El silencio, la sobriedad y la solemnidad que caracterizan a esta cofradía se dejó notar en una fría noche, en la que se registró una menor afluencia de público en las calles. El descenso de las temperaturas fue considerable, de ahí que también disminuyera la presencia de personas. Pese a todo, la Vera Cruz recibió el acompañamiento popular, especialmente, en el momento de la salida, la zona centro, el Casco Antiguo y la Plaza de San Francisco.

Varios minutos después de las 21:30 horas daba comienzo el cortejo procesional desde la parroquia de San Agustín. Las puertas del templo se abrieron de par en par y, a través de ellas, salió una larga fila de nazarenos de luz, precedidos de la representativa Cruz de Guía y el significativo muñidor, encargado de hacer sonar su esquila para, así, anunciar a los presentes la pronta llegada de Cristo y su Madre.

El silencio tomó su sitio, por las calles, conforme se acercaba el desfile procesional de la Vera Cruz con sus dos titulares: Jesús de la Humildad y María Santísima de la Salud. Con suma fe y devoción, las cuadrillas de costaleros de ambos pasos acercaron sus imágenes al pueblo linarense, que las recibió para vivir una intensas horas de recogimiento y penitencia.

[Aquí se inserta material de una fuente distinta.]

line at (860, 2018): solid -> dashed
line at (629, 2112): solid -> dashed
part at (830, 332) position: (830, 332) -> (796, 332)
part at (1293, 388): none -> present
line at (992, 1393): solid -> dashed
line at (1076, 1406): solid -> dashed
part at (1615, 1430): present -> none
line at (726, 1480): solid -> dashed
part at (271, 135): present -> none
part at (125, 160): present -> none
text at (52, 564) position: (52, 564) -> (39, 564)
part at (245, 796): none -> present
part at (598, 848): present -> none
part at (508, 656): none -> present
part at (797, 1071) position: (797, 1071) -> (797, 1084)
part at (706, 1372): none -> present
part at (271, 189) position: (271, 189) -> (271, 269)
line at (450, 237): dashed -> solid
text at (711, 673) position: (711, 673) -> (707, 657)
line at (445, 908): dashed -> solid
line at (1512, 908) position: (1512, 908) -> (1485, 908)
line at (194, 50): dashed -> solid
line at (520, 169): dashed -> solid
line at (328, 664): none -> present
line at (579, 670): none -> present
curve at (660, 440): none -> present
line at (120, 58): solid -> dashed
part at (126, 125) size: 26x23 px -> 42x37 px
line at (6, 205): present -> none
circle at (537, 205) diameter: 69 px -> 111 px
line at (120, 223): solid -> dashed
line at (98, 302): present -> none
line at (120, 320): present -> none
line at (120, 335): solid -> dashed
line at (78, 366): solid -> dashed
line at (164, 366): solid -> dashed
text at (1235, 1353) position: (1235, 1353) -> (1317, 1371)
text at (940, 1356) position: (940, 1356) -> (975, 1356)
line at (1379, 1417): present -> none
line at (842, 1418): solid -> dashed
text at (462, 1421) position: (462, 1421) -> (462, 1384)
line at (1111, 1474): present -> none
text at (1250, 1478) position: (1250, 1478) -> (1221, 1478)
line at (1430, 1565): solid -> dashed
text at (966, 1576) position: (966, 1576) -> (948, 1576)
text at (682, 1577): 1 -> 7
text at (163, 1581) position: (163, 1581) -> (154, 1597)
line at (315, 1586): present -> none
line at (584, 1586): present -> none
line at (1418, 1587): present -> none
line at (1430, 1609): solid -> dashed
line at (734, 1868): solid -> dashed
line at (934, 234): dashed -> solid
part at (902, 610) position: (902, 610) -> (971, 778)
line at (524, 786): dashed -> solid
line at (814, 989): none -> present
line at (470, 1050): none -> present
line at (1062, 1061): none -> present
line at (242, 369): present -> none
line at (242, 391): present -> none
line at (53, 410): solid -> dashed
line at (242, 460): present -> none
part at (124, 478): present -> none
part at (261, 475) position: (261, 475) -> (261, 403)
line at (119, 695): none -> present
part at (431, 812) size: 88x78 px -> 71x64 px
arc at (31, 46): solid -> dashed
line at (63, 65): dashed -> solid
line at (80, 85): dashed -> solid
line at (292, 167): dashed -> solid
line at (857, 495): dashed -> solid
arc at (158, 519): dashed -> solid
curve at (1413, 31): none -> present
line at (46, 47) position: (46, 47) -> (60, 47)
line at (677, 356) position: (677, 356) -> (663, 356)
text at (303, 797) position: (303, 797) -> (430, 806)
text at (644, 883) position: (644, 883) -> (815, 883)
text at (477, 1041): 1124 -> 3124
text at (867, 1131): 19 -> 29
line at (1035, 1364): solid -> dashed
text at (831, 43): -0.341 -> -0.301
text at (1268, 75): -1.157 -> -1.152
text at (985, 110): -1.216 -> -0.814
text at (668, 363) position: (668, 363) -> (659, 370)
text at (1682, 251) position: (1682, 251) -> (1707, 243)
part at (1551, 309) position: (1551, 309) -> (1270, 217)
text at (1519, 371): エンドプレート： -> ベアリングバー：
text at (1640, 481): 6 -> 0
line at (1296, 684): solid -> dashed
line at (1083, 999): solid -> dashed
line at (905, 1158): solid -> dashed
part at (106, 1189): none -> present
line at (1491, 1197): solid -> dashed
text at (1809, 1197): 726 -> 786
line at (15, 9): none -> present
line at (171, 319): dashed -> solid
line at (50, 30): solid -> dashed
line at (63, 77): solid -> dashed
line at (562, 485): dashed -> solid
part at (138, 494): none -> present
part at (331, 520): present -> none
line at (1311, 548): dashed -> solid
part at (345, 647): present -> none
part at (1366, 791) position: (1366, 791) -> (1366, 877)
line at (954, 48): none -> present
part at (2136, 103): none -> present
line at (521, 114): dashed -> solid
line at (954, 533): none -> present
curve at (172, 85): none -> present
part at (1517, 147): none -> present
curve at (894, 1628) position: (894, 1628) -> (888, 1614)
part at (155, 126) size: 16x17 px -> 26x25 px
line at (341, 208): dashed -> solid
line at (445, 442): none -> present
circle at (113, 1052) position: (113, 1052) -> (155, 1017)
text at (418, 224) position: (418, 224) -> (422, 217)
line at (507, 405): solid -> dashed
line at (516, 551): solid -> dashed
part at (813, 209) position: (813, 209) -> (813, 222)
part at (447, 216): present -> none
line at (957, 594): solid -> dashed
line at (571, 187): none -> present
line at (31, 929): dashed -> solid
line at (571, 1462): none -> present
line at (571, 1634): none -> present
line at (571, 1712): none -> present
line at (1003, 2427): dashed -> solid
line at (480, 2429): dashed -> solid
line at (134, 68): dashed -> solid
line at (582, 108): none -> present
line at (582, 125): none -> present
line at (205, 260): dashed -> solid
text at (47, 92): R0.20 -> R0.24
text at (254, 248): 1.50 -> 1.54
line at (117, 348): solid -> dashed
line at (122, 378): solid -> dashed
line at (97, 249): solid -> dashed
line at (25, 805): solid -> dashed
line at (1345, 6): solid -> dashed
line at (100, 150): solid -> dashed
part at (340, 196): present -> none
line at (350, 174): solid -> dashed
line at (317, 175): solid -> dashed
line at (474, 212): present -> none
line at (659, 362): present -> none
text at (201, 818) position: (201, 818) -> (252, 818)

Esta procesión dejó numerosos momentos de belleza y sus instantes más representativos se vivieron en las añejas calles del casco antiguo. En ese sentido, destacó el solemne encuentro de la histórica cofradía con las hermanas de la Cruz, quienes rezaron cantando a los dos sagrados titulares de la hermandad, y lo hicieron, como es tradición, desde las rejas de su convento de la calle El Pilar. Asimismo, también se celebraron los dos actos penitenciales que la Vera Cruz realiza en las iglesias parroquiales de Santa María la Mayor y San Francisco.

Para este año, la hermandad presentó algunas novedades. Entre ellas, sobresalió el cíngulo que sacó el Señor y que simboliza las ataduras de Cristo. Por otro lado, el paso de palio de la Virgen de la Salud estrenó una nueva tanda de candeleros. Asimismo, el cortejo procesional contó con el acompañamiento de dos quintetos de metales (uno en el tramo del Cristo y el otro en el de la Virgen), pertenecientes a la Agrupación Musical Maestro Alfredo Martos. Otro aspecto novedoso fue que el Coro y Orquesta MusicAlma interpretó dos piezas (una para cada imagen titular) cuando la procesión pasó junto a la lonja de Santa María, instantes antes de realizar su estación de penitencia en el templo.